Some Labelbox customers have been able to deploy models in 3 to 6 months, although he pointed out that not all use cases are the same. “Some of the use cases are really hard, amazing longtail edge cases that teams continue to chase,” he said.
However, generally speaking, companies are thinking at higher levels and gaining an understanding of how to use the right technologies and products to more quickly iterate their models and get them into production.
“All spectrums of engineering over the years have benefited from faster iteration,” said Sharma. As examples, he mentioned biotechnology, self-driving cars and rocketry. “The best companies in these segments are the ones that have been able to rapidly integrate their products and bring them to market — especially (those companies) that are highly innovative.”

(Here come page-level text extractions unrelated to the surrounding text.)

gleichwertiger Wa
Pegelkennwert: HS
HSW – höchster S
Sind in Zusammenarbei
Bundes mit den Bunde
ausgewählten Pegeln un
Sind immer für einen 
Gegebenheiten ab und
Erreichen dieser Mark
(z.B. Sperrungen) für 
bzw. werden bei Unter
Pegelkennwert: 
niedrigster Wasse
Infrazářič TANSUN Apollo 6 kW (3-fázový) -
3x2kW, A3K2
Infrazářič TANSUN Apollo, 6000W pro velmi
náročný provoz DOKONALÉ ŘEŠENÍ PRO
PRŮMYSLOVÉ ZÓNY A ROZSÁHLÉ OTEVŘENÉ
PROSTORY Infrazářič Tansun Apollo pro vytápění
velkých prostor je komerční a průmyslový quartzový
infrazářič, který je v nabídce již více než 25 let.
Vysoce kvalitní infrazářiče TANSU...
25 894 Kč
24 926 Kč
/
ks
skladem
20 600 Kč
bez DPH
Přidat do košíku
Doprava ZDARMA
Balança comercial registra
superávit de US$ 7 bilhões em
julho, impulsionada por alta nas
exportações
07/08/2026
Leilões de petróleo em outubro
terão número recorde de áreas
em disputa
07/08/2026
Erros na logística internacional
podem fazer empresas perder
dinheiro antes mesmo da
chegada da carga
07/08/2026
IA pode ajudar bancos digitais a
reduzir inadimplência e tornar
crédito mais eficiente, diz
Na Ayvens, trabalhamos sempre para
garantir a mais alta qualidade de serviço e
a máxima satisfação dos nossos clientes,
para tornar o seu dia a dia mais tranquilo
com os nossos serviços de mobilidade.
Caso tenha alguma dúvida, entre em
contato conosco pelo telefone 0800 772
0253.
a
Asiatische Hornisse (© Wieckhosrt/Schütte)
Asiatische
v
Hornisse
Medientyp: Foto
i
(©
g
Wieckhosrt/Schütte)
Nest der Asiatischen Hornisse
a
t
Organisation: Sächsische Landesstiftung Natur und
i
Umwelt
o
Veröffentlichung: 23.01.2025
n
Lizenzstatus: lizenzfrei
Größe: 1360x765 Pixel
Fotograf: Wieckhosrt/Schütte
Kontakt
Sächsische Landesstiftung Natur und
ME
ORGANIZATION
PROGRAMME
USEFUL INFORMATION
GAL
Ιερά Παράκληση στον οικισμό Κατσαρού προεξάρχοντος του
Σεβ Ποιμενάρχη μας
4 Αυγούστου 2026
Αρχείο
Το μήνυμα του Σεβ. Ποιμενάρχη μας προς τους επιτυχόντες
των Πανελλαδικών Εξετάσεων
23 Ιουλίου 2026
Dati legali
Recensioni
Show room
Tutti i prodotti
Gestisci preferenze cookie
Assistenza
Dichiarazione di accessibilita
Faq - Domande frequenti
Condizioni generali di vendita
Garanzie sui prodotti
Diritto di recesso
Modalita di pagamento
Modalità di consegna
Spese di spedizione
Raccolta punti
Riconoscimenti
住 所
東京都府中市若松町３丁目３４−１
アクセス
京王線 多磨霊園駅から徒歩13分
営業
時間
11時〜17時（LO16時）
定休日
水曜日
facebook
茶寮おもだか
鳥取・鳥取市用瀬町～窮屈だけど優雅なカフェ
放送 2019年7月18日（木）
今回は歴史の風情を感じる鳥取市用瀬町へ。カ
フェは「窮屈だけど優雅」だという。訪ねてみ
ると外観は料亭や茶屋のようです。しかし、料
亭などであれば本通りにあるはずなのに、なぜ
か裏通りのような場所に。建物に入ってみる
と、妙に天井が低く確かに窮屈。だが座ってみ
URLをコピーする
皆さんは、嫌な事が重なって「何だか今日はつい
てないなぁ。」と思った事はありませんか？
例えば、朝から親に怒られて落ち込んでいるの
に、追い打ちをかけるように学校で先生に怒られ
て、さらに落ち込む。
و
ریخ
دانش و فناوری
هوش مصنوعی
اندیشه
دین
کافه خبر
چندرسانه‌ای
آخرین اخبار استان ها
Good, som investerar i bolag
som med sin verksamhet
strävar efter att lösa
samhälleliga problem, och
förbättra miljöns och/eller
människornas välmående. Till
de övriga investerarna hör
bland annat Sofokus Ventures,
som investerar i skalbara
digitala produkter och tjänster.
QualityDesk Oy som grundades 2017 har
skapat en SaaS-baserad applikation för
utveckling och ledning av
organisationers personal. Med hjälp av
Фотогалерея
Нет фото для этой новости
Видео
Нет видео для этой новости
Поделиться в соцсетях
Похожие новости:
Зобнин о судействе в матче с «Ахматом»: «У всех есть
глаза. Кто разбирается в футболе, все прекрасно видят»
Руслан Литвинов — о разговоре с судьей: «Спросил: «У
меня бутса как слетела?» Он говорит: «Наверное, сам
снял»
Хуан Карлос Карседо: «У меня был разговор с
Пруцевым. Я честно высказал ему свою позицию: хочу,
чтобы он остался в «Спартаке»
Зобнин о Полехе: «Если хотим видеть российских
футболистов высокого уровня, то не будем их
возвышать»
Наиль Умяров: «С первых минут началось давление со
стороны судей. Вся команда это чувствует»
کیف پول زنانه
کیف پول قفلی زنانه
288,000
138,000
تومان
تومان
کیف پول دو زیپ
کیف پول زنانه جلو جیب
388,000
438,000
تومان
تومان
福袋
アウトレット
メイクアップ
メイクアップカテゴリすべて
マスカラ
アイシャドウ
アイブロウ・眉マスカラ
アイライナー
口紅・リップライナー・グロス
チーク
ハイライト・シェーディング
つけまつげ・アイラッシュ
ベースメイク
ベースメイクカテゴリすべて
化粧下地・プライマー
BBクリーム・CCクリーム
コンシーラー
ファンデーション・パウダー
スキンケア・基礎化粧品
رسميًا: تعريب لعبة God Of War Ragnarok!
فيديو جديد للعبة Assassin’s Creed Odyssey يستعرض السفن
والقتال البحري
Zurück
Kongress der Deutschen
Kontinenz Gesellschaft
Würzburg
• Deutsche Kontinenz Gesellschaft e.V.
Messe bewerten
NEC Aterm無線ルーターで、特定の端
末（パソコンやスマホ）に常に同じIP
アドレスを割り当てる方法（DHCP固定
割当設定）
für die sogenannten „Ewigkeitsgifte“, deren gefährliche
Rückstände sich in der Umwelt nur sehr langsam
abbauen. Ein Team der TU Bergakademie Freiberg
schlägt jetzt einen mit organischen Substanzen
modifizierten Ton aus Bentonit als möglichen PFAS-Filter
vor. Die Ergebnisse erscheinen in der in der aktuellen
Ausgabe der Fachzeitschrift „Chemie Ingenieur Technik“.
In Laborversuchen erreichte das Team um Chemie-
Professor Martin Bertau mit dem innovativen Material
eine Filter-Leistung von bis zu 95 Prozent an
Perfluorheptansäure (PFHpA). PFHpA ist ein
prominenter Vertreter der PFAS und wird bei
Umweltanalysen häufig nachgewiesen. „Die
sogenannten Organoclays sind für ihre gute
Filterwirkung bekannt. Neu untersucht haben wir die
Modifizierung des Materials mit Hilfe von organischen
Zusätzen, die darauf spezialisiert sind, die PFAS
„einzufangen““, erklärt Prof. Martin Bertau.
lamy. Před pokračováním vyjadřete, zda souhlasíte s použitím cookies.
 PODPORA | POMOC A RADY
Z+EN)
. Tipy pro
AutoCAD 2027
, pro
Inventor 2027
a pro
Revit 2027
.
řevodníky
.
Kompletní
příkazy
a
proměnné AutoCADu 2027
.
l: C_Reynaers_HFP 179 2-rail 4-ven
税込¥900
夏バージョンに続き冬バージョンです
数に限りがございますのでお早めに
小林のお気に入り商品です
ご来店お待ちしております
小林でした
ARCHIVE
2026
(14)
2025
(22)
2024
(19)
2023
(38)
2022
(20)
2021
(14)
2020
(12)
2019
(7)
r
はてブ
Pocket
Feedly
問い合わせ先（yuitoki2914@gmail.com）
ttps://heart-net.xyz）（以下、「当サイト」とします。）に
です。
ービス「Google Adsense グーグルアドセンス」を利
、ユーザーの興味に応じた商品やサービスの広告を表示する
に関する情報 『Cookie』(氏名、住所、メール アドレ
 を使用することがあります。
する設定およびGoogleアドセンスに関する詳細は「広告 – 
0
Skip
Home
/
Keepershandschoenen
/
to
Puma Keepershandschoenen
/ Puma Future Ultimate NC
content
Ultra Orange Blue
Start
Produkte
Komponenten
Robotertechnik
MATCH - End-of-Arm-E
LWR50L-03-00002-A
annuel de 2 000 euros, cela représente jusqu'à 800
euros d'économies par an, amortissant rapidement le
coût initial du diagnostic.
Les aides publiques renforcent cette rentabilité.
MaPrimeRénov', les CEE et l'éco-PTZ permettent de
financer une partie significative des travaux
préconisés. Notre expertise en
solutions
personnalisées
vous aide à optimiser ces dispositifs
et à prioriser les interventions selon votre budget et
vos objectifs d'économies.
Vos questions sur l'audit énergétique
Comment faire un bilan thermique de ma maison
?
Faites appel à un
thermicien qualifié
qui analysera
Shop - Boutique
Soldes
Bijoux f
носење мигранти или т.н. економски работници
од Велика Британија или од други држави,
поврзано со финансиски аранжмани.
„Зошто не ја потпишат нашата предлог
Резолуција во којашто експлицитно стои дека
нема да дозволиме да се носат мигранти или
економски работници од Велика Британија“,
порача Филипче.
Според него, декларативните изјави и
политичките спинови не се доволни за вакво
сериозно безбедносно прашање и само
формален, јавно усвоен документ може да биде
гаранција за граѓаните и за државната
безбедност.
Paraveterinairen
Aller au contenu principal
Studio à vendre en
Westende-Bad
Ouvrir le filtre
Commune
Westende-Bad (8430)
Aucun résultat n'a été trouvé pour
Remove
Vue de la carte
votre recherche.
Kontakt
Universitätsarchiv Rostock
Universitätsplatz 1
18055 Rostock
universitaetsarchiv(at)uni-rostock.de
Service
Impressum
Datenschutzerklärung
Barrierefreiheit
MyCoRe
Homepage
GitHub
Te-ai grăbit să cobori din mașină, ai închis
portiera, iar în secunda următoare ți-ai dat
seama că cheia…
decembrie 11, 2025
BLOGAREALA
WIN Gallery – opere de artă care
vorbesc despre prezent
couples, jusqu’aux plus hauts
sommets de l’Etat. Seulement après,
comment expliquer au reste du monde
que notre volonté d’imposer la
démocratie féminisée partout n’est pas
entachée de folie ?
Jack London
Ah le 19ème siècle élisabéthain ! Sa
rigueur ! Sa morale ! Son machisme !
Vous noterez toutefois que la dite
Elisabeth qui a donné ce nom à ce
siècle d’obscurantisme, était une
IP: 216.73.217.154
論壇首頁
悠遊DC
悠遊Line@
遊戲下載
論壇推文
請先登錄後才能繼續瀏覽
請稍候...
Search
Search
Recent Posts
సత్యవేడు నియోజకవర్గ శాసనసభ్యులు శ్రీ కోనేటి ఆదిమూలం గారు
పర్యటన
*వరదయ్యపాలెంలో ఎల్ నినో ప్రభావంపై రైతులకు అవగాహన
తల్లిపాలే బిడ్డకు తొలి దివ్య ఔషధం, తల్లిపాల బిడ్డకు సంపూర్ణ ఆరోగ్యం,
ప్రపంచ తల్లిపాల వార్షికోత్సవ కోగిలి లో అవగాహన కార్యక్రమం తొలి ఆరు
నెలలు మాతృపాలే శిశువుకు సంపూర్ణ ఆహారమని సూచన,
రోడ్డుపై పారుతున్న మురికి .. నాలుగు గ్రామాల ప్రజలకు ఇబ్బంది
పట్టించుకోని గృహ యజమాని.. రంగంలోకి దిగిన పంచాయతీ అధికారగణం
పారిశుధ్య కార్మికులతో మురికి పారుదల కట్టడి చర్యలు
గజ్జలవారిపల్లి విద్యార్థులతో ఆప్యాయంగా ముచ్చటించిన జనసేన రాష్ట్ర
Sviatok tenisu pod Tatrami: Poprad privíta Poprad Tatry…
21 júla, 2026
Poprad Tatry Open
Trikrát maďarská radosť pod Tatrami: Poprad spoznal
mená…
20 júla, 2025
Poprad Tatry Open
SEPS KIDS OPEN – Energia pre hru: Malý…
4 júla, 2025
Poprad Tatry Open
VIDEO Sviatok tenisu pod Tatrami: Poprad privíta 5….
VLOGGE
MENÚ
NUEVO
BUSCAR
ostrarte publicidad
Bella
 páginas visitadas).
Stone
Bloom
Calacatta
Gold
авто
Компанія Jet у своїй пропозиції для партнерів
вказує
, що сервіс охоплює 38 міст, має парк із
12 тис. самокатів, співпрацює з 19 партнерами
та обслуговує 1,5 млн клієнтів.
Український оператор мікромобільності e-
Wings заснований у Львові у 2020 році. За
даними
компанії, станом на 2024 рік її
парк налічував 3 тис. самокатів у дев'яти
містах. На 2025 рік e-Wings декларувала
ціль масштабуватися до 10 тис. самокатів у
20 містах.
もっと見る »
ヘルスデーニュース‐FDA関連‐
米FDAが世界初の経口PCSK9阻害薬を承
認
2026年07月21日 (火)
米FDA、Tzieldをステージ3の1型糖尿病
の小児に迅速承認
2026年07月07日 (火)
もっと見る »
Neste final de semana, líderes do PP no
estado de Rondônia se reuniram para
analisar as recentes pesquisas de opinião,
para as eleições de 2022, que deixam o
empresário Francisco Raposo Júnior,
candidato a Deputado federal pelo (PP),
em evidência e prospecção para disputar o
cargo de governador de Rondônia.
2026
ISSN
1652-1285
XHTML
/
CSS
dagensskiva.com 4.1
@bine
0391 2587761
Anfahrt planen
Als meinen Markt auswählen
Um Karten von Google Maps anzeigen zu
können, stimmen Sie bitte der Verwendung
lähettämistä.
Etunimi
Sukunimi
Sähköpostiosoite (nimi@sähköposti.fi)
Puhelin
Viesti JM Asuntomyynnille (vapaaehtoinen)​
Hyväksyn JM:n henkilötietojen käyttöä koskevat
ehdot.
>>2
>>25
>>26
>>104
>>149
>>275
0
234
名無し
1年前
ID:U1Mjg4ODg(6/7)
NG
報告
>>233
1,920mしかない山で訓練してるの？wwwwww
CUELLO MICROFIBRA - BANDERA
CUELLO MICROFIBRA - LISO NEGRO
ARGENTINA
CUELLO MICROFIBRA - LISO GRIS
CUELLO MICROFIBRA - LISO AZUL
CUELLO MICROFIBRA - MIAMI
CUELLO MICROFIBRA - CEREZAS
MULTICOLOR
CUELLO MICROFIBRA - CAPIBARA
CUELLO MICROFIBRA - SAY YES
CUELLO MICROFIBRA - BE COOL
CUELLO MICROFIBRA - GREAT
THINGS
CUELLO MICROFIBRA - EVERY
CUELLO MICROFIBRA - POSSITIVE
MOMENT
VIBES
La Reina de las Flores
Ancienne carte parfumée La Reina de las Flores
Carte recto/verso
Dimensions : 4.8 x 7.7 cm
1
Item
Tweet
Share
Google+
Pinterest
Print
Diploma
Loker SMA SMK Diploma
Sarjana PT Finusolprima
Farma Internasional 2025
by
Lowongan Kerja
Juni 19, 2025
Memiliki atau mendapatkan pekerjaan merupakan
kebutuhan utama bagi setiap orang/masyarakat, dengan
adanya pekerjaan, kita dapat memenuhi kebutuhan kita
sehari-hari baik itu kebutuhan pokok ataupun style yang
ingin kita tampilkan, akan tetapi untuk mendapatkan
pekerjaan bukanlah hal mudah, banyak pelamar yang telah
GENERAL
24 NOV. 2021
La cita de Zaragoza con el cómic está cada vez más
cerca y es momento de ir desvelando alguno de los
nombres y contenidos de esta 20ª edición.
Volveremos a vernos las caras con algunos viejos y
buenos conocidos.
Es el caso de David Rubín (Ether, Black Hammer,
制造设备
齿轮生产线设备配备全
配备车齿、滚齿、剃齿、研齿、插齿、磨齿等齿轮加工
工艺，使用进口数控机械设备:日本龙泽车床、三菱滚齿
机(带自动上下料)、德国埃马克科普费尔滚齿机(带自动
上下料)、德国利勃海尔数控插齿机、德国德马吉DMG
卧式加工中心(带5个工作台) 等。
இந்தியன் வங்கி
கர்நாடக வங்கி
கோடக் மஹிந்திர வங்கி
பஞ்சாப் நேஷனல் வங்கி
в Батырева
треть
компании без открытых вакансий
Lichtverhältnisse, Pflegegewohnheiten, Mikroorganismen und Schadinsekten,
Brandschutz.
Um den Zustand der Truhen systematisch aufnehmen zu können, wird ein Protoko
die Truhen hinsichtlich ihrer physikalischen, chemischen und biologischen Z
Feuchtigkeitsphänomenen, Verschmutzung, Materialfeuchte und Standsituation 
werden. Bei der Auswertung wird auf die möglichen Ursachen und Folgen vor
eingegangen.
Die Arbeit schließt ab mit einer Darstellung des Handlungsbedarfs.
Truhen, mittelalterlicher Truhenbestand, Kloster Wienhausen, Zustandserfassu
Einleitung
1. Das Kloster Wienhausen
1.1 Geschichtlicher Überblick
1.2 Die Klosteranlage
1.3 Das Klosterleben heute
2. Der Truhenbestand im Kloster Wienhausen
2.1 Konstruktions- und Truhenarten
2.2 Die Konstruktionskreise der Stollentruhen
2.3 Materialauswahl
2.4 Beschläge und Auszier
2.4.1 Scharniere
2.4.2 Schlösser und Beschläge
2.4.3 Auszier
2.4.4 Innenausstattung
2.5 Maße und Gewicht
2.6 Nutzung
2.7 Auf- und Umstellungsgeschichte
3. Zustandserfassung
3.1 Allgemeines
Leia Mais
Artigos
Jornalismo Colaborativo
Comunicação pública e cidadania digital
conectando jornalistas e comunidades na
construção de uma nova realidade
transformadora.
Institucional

Still, while speed-to-implementation can be critical, it must be thoughtfully balanced with customer needs and general safety and privacy concerns (particularly with self-driving cars or banking applications, for instance).
“There certainly needs to be checks and balances put into place where teams are ensuring they can test their models before they go into production,” said Sharma.
Accelerating the data engine flywheel
Sharma described four “major steps” in the workflow of the modern data engine.
The first is data creation and the identification of the “right data” to increase model performance.
The second is data labeling, which includes both human and programmatic labeling. Depending on their use case, teams have to decide which strategies to exploit, he said.
The third and fourth steps, respectively, are training, then testing and evaluating. Engineering teams work to improve data quality — that is, establishing what’s referred to as “the ground truth” — identifing the “right data” in the unlabeled space that should be labeled; and performing required “surgery” such as changing parameters or hyper-parameters.
“The power of this data engine is that once you get it set up in an organized way, there’s no stopping it,” said Sharma. The application is producing data, getting it labeled, models are being retrained, all of this building a “flywheel” whose value compounds over time.
And many companies want to build this flywheel as quickly as possible, he said — which means using the best possible labeled data, not necessarily training models on all available data.
The future of AI is still supervised
One of the most interesting things going on now in the AI space is the “reinvention” of natural language processing (NLP), said Sharma.
Chatbots had a hype-and-bust cycle, but now with the emergence of GPT-3 and BERT, more organizations are embedding NLP models into everyday internal experiences or customer engagements. These models can mimic human behaviors very quickly with much less data than before.
“The limit is endless here for sure,” said Sharma.
Meanwhile, supervision is here to stay, he said.
He described supervision as any act that has humans intervening with or instructing a computer during the modeling process. This can include engineers selecting the right data and feeding it to a model, performing any type of labeling, or determining edge cases.
“We always want to make sure that models are making the right decisions for us, that they are always aligned with a company’s interest and they’re reflecting a company’s values,” said Sharma. “From that perspective, [supervised learning] is going to be here for a long time.”